The task: The reply should hold every line of the data, unchanged and complete.

=== Section Start ===

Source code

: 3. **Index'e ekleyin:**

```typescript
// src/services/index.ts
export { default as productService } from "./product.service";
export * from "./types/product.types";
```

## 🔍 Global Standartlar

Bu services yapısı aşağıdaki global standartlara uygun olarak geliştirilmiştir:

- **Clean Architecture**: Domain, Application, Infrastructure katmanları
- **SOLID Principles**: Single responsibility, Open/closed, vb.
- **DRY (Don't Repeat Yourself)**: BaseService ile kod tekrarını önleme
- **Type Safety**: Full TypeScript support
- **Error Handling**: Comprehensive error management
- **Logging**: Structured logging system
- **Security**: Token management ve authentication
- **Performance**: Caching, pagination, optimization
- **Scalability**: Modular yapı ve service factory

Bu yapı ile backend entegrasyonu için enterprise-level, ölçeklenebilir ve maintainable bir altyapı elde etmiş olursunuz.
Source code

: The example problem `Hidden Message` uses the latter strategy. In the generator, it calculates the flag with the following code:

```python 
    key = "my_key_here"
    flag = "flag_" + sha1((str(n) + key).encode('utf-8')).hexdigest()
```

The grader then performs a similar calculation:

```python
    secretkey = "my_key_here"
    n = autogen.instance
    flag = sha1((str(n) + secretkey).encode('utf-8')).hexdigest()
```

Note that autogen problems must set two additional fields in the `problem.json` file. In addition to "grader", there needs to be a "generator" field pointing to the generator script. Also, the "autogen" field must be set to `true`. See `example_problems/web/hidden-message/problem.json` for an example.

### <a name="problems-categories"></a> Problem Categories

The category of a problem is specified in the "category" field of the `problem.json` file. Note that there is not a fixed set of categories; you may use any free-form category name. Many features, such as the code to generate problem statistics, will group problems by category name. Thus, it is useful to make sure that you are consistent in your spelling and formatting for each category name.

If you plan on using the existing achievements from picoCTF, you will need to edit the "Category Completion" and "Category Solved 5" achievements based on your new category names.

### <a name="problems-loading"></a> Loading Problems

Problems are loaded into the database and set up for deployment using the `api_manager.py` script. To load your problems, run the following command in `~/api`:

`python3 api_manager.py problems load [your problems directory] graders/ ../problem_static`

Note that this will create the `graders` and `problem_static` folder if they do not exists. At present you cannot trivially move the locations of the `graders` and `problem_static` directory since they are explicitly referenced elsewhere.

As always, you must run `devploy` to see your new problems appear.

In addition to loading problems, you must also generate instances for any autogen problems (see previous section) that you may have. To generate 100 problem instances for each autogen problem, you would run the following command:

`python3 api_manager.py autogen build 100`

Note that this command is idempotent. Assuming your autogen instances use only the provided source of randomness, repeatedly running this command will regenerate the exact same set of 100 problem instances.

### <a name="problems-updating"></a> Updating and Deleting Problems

=== Section End ===

Response to this task:
Source code

: 3. **Index'e ekleyin:**

```typescript
// src/services/index.ts
export { default as productService } from "./product.service";
export * from "./types/product.types";
```

## 🔍 Global Standartlar

Bu services yapısı aşağıdaki global standartlara uygun olarak geliştirilmiştir:

- **Clean Architecture**: Domain, Application, Infrastructure katmanları
- **SOLID Principles**: Single responsibility, Open/closed, vb.
- **DRY (Don't Repeat Yourself)**: BaseService ile kod tekrarını önleme
- **Type Safety**: Full TypeScript support
- **Error Handling**: Comprehensive error management
- **Logging**: Structured logging system
- **Security**: Token management ve authentication
- **Performance**: Caching, pagination, optimization
- **Scalability**: Modular yapı ve service factory

Bu yapı ile backend entegrasyonu için enterprise-level, ölçeklenebilir ve maintainable bir altyapı elde etmiş olursunuz.
Source code

: The example problem `Hidden Message` uses the latter strategy. In the generator, it calculates the flag with the following code:

```python 
    key = "my_key_here"
    flag = "flag_" + sha1((str(n) + key).encode('utf-8')).hexdigest()
```

The grader then performs a similar calculation:

```python
    secretkey = "my_key_here"
    n = autogen.instance
    flag = sha1((str(n) + secretkey).encode('utf-8')).hexdigest()
```

Note that autogen problems must set two additional fields in the `problem.json` file. In addition to "grader", there needs to be a "generator" field pointing to the generator script. Also, the "autogen" field must be set to `true`. See `example_problems/web/hidden-message/problem.json` for an example.

### <a name="problems-categories"></a> Problem Categories

The category of a problem is specified in the "category" field of the `problem.json` file. Note that there is not a fixed set of categories; you may use any free-form category name. Many features, such as the code to generate problem statistics, will group problems by category name. Thus, it is useful to make sure that you are consistent in your spelling and formatting for each category name.

If you plan on using the existing achievements from picoCTF, you will need to edit the "Category Completion" and "Category Solved 5" achievements based on your new category names.

### <a name="problems-loading"></a> Loading Problems

Problems are loaded into the database and set up for deployment using the `api_manager.py` script. To load your problems, run the following command in `~/api`:

`python3 api_manager.py problems load [your problems directory] graders/ ../problem_static`

Note that this will create the `graders` and `problem_static` folder if they do not exists. At present you cannot trivially move the locations of the `graders` and `problem_static` directory since they are explicitly referenced elsewhere.

As always, you must run `devploy` to see your new problems appear.

In addition to loading problems, you must also generate instances for any autogen problems (see previous section) that you may have. To generate 100 problem instances for each autogen problem, you would run the following command:

`python3 api_manager.py autogen build 100`

Note that this command is idempotent. Assuming your autogen instances use only the provided source of randomness, repeatedly running this command will regenerate the exact same set of 100 problem instances.

### <a name="problems-updating"></a> Updating and Deleting Problems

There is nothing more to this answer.